Top of Extracted data
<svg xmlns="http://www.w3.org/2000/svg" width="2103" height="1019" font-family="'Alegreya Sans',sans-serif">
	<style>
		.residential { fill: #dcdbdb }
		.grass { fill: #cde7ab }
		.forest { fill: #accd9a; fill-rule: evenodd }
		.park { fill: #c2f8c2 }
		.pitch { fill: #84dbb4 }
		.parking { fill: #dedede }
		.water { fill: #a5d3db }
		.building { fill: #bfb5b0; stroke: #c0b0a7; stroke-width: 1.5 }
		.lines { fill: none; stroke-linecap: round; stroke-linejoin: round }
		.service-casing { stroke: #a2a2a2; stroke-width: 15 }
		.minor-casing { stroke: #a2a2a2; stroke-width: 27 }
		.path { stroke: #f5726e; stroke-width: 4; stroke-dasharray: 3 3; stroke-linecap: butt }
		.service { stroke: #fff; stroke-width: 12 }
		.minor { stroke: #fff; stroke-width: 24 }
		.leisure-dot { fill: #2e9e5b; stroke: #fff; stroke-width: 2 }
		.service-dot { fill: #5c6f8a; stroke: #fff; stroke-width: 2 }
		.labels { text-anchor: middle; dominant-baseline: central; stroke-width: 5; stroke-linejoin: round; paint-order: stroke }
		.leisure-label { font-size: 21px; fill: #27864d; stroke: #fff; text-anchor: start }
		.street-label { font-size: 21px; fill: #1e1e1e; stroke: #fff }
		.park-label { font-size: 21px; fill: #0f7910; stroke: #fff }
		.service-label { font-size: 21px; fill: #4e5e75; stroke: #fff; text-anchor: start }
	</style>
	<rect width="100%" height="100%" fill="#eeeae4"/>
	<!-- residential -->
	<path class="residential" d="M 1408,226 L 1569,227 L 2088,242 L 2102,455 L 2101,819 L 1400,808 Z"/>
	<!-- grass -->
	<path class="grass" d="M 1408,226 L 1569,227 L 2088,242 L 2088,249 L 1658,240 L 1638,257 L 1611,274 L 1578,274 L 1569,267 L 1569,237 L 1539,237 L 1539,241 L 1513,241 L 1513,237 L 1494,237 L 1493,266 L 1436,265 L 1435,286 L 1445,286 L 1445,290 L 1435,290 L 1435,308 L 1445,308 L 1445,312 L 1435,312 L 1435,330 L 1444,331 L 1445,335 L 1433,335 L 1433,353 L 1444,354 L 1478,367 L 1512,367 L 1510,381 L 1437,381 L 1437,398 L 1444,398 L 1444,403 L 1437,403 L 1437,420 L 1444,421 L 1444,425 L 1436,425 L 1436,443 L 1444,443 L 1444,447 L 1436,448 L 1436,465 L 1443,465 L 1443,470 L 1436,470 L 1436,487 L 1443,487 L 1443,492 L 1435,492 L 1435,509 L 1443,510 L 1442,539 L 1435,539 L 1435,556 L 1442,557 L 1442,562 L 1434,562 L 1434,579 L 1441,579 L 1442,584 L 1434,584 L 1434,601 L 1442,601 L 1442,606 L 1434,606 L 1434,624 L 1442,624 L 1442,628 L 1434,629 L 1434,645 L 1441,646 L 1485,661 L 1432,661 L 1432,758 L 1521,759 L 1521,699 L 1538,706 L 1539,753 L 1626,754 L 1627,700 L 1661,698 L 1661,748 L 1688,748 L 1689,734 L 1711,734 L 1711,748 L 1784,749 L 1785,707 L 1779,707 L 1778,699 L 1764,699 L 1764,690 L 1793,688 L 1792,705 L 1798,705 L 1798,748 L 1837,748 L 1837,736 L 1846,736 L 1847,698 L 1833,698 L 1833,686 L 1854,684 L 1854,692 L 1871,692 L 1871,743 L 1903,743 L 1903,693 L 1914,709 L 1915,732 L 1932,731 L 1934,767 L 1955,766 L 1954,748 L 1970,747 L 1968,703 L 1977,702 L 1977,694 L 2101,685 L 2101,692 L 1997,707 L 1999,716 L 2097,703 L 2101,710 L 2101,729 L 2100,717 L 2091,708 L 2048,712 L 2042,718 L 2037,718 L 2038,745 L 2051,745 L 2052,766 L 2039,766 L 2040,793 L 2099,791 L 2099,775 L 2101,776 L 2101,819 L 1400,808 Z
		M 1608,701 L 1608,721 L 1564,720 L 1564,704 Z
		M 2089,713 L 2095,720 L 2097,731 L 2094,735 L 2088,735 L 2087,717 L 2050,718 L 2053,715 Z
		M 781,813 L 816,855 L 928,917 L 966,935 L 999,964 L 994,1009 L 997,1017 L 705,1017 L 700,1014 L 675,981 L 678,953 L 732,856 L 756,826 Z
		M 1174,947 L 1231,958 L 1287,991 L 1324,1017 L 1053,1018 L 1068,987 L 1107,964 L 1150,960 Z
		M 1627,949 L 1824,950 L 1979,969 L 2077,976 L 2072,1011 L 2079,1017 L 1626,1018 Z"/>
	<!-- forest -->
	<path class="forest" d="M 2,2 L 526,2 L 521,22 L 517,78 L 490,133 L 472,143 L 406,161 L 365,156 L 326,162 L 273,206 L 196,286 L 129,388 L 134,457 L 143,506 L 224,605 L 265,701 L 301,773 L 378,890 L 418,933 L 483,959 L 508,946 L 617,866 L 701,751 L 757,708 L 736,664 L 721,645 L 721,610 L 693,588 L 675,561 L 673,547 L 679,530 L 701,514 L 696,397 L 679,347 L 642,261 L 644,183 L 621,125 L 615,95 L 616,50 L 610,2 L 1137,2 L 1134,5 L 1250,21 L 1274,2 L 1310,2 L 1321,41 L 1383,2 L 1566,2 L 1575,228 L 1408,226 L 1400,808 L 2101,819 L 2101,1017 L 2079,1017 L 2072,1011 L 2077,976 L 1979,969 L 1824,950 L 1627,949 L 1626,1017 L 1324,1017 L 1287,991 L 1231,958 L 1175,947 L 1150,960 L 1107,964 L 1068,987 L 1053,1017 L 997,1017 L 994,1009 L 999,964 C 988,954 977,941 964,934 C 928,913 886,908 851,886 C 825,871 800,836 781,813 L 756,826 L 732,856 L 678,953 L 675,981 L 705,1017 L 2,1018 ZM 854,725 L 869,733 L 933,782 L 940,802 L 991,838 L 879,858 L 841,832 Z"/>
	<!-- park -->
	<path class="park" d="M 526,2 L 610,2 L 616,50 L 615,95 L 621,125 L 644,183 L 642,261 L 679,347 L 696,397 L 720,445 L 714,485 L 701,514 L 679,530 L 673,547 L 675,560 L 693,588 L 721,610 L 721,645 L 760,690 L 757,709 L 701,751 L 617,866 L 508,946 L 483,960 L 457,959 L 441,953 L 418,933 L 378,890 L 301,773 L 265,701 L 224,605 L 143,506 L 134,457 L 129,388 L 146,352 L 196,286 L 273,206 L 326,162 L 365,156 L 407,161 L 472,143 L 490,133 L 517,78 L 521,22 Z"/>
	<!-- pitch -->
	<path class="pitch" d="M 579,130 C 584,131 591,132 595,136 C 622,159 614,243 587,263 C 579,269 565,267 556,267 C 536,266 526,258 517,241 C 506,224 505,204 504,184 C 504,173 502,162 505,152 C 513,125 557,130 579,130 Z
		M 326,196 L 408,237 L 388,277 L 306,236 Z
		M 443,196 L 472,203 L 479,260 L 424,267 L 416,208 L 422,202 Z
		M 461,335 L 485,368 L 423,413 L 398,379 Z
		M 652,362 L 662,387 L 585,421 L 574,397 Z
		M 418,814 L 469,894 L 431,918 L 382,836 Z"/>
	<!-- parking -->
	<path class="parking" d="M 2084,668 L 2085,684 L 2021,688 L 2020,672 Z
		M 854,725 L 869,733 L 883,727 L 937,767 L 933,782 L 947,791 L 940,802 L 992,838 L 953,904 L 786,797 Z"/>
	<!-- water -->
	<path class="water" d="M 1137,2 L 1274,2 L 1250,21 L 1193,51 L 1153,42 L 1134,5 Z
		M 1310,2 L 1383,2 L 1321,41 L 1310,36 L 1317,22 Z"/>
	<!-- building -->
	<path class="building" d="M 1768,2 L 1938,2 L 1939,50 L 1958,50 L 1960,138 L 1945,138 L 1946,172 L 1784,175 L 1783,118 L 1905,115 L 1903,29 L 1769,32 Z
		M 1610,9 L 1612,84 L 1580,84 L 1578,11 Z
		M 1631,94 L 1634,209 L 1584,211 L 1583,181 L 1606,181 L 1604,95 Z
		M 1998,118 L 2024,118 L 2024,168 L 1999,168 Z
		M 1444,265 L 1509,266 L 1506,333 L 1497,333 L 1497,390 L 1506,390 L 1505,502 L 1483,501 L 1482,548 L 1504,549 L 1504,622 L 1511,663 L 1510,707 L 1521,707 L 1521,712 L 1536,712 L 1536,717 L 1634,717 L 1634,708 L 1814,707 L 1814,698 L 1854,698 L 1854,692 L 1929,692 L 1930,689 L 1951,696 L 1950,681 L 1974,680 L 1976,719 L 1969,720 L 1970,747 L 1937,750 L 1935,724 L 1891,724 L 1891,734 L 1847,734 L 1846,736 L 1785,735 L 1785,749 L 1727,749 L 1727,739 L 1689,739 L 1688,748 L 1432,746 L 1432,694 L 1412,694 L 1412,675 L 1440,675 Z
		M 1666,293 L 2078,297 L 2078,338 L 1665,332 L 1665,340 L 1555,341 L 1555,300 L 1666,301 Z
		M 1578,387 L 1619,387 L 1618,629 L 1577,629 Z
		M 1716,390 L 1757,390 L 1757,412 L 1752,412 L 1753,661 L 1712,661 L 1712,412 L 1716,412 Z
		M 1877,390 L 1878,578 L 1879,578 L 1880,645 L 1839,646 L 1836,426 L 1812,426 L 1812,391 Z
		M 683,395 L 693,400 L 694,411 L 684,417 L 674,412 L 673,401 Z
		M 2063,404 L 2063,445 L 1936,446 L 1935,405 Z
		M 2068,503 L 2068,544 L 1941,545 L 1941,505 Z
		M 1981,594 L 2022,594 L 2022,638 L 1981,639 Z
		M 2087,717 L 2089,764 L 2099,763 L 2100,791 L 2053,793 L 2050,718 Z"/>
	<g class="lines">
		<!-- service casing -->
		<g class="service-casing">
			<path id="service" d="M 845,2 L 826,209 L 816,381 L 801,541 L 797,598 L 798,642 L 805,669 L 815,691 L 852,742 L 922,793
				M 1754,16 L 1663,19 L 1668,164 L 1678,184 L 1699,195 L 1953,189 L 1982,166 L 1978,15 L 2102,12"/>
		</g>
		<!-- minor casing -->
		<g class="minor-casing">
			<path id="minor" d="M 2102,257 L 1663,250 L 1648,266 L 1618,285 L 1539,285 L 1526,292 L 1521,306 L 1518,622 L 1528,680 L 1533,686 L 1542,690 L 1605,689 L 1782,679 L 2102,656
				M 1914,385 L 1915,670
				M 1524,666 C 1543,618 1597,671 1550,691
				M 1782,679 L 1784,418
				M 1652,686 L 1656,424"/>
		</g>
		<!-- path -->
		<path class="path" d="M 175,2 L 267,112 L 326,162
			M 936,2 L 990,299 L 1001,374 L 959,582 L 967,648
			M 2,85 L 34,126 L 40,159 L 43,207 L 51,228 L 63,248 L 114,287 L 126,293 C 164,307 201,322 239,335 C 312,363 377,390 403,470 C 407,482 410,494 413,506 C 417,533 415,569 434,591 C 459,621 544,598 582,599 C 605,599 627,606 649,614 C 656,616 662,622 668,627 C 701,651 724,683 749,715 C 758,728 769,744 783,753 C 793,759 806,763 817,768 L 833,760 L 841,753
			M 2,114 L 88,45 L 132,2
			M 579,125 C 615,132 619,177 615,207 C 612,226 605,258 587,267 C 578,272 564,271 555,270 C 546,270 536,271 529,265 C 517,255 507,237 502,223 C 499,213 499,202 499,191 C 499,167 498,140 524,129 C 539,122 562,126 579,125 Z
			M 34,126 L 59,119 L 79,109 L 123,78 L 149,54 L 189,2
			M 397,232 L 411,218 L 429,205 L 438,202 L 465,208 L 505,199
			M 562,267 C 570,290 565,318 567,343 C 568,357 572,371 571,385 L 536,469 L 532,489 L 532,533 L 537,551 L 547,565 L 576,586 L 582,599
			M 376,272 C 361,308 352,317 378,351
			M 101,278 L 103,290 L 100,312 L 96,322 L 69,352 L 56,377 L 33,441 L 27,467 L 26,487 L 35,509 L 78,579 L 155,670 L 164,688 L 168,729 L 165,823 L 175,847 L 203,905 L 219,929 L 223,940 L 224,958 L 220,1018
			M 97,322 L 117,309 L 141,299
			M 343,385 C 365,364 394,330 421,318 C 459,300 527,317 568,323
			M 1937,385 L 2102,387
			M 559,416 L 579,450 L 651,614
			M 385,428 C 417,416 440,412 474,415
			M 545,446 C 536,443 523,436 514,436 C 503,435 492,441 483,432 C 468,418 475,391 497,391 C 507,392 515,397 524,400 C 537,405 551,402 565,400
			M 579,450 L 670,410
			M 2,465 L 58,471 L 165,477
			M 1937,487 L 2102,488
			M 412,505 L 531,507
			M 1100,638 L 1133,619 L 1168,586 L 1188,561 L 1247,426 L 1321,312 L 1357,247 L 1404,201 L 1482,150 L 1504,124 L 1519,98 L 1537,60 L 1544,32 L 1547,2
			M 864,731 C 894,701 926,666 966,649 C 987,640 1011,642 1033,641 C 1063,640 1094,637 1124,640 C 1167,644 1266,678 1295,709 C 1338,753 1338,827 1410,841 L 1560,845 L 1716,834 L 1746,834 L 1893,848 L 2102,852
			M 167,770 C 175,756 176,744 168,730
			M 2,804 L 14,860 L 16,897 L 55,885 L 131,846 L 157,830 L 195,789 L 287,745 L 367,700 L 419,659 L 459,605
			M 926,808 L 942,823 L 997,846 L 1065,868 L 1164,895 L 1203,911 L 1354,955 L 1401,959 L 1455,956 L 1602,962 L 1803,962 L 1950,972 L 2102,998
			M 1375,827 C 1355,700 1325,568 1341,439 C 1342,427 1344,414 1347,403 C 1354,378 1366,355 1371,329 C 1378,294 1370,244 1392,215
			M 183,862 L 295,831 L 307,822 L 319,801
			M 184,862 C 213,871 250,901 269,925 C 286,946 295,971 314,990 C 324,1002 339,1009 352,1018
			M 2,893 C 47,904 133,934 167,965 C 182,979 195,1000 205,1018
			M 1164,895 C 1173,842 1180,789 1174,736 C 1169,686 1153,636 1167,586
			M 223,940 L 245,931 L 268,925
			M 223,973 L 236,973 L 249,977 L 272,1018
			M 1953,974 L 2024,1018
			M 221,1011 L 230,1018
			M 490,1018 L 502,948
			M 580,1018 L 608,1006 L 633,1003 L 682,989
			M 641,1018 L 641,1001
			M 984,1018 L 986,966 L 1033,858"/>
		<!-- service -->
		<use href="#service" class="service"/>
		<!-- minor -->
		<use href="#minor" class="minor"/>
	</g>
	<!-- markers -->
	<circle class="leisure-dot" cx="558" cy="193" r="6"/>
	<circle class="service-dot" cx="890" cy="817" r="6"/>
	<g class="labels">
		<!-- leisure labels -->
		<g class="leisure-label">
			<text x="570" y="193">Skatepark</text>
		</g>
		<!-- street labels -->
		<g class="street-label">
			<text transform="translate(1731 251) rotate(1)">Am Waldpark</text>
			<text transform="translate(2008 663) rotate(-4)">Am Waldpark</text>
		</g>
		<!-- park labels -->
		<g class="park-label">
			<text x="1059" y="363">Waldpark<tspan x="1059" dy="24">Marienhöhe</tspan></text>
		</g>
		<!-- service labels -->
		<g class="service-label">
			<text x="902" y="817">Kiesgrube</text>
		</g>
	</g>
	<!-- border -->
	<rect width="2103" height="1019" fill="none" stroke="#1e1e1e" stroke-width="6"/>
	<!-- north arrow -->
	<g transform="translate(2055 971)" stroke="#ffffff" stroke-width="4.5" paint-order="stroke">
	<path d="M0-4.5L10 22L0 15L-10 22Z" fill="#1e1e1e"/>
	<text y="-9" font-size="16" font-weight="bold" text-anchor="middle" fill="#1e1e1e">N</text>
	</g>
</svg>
Bottom of Extracted data
*What this task involves*: Reproduce every line in the data that has the word "href" in it.

*Solved exercise*:
		<use href="#service" class="service"/>
		<use href="#minor" class="minor"/>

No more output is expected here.